Creating story maps using National Parks Magazine Accordion Closed
Host institution: National Parks Conservation Association, Washington D.C.
Mentor: Dr. Ryan Valdez
Since 1919, the National Parks Conservation Association has worked to strengthen and protect America’s national parks. Its National Parks Magazine fosters an appreciation of the natural and historic treasures found in the parks, educates readers about the need to preserve those resources, and illustrates how member contributions drive the NPCA’s park-protection efforts. The interns researched articles on international parks in NPCA National Parks’ Magazine archives to add to an already existing database that will be visualized in an interactive on-line map (Story Maps) in coordination with NPCA’s Conservation Programs. Interns provided an analysis of how current events potentially impact the reporting, and what we might expect in the current political climate. Interns were provided additional learning experiences, including brown bag lunch talks at major conservation organizations, meetings with federal agency representatives, visits to local national parks, and public hearings on Capitol Hill.
Coral reef spatial and temporal dynamics Accordion Closed
Host institution: Scripps Institution of Oceanography, San Diego, CA
Mentor: Dr. Stuart Sandin
Researchers in the Sandin Lab at UCSD study the ecology of coral reefs and marine communities, with the goal of informing management decisions and finding effective conservation approaches for these imperiled ecosystems. DDCSP interns helped analyze coral reef image data to gain insights into the “natural” spatial patterns of coral and reef fish communities and how anthropogenic stressors alter these interactions. Their analyses will help determine the trends of reef ecosystems, establish metrics for the improved management of coral reefs, and allow researchers to provide better guidance to resource managers, policymakers, and the public.
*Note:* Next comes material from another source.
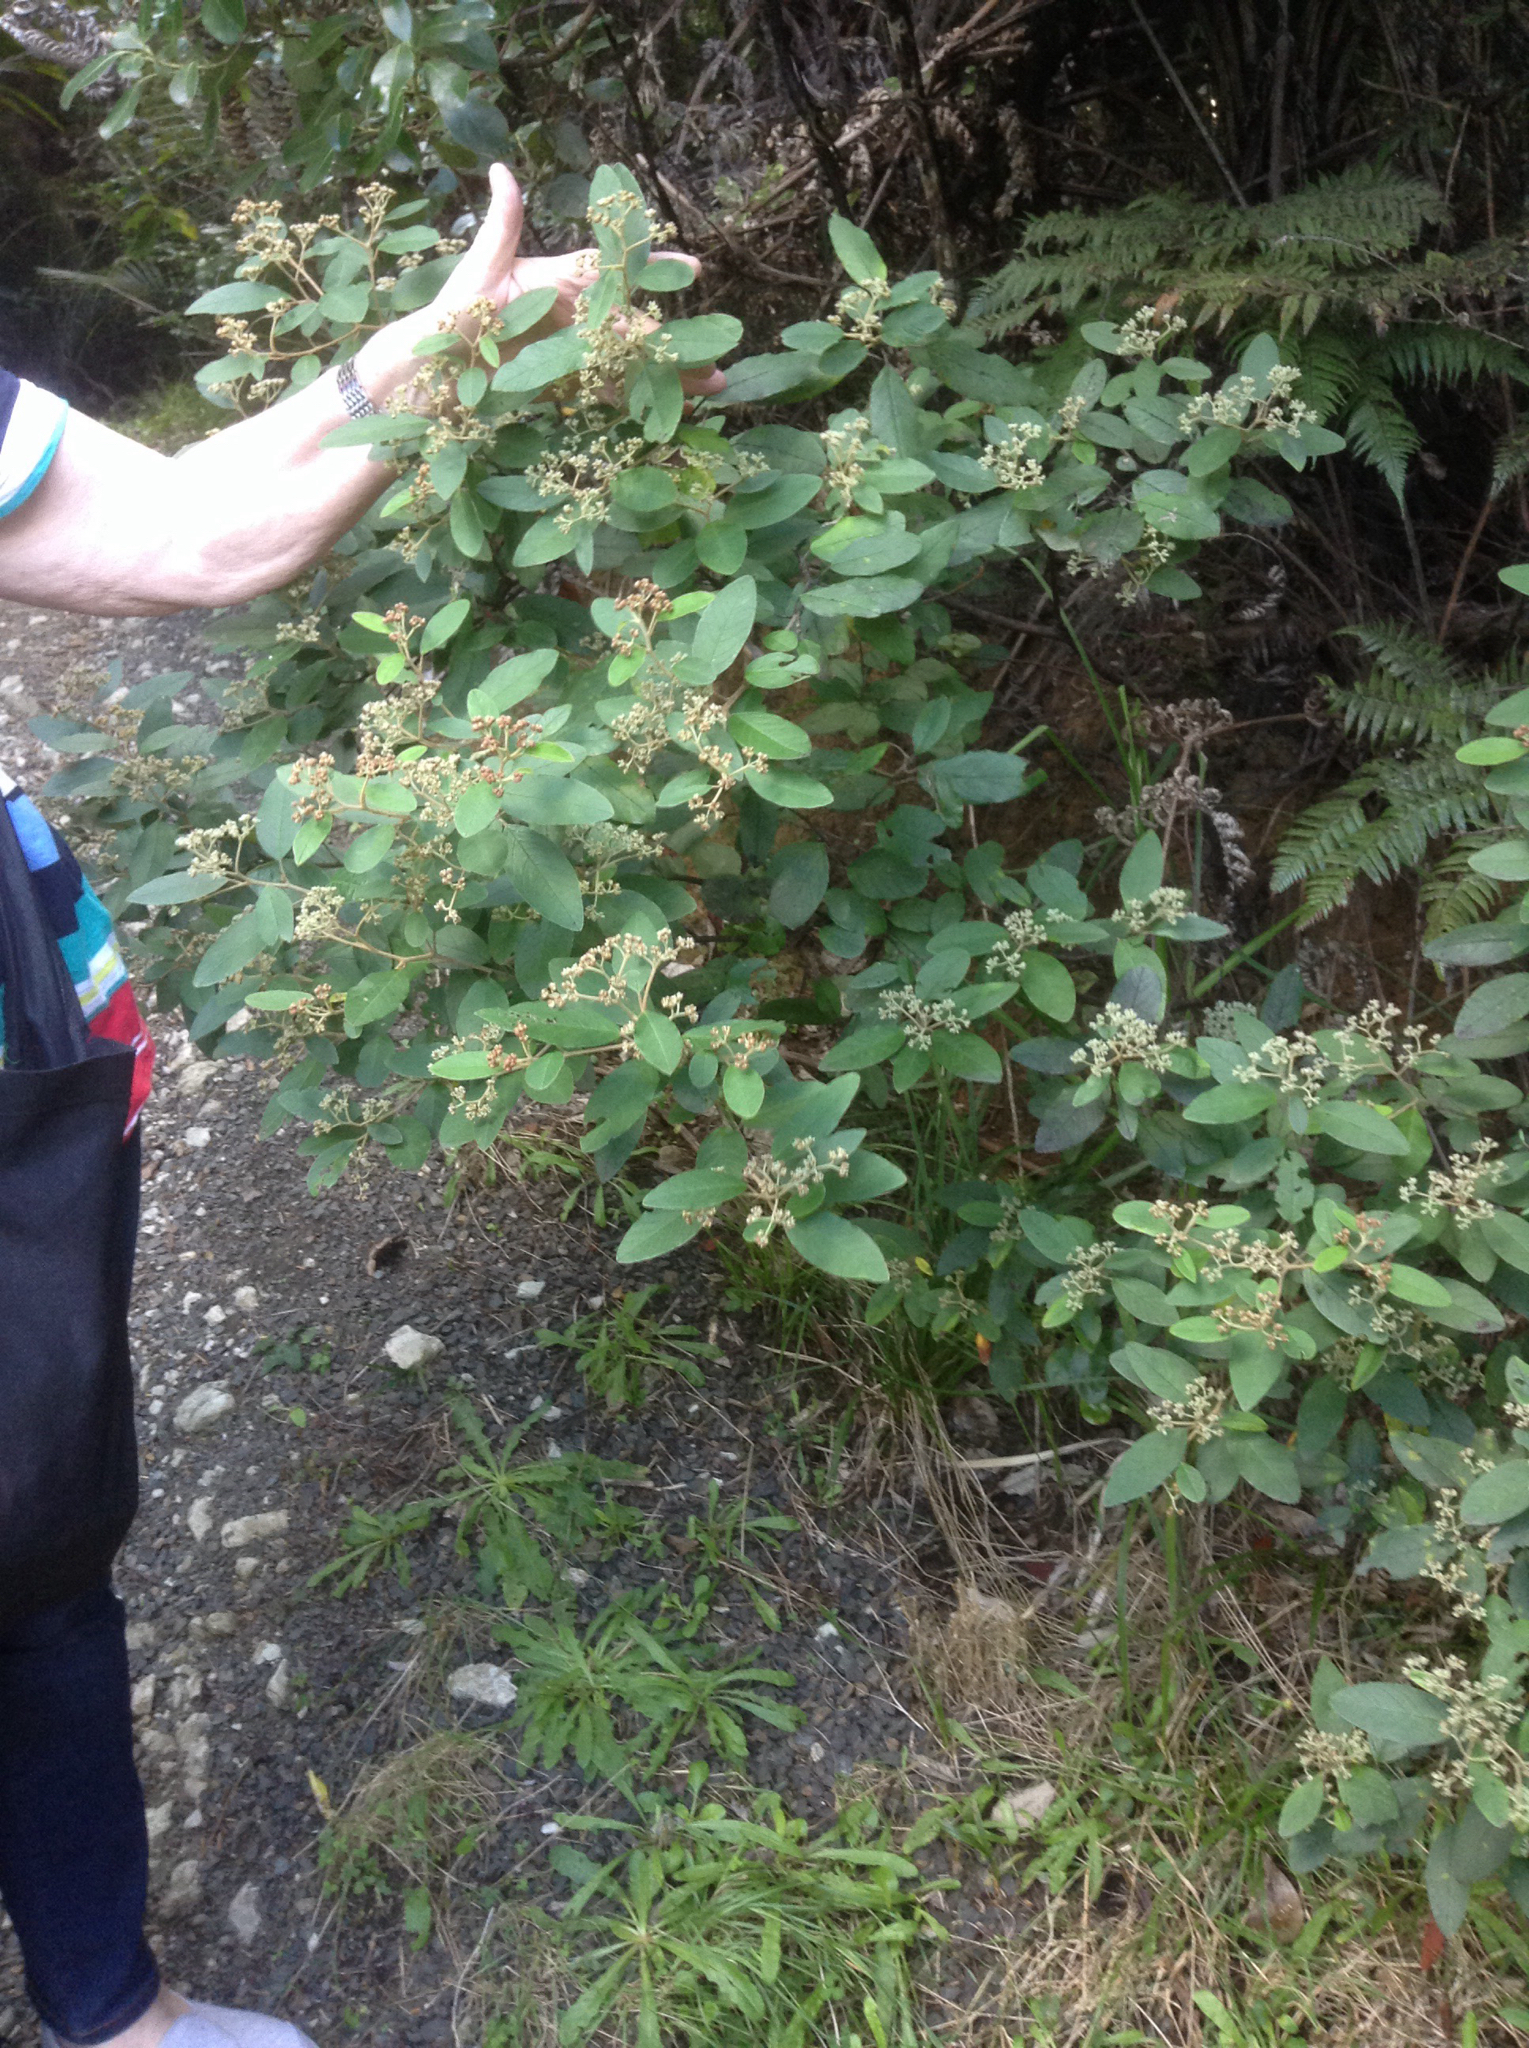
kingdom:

Restoration economies on the US–Mexico border Accordion Closed
Host institution: Borderlands Restoration Leadership Institute
Mentor: Dr. Ron Pulliam
Borderlands Restoration Leadership Institute is a collaborative effort of multiple organizations that have come together to foster a ‘restoration economy’ in which diverse livelihoods support and restore healthy natural systems and support prosperous and vibrant communities in the US – Mexico borderlands. Interns participated in a portion of the six-week field course in the Madrean Archipelago of the US/Mexico borderland, composed of integrated lectures, workshops, and field trips that addressed a wide range of socio-ecological issues in the region. Interns participated active restoration projects at varying stages of completion, equipping them with knowledge, techniques and skills in both ecological restoration and the restoration economy. Interns developed individual projects based on their interests including, spatial mapping of aquifers and investigative journalism.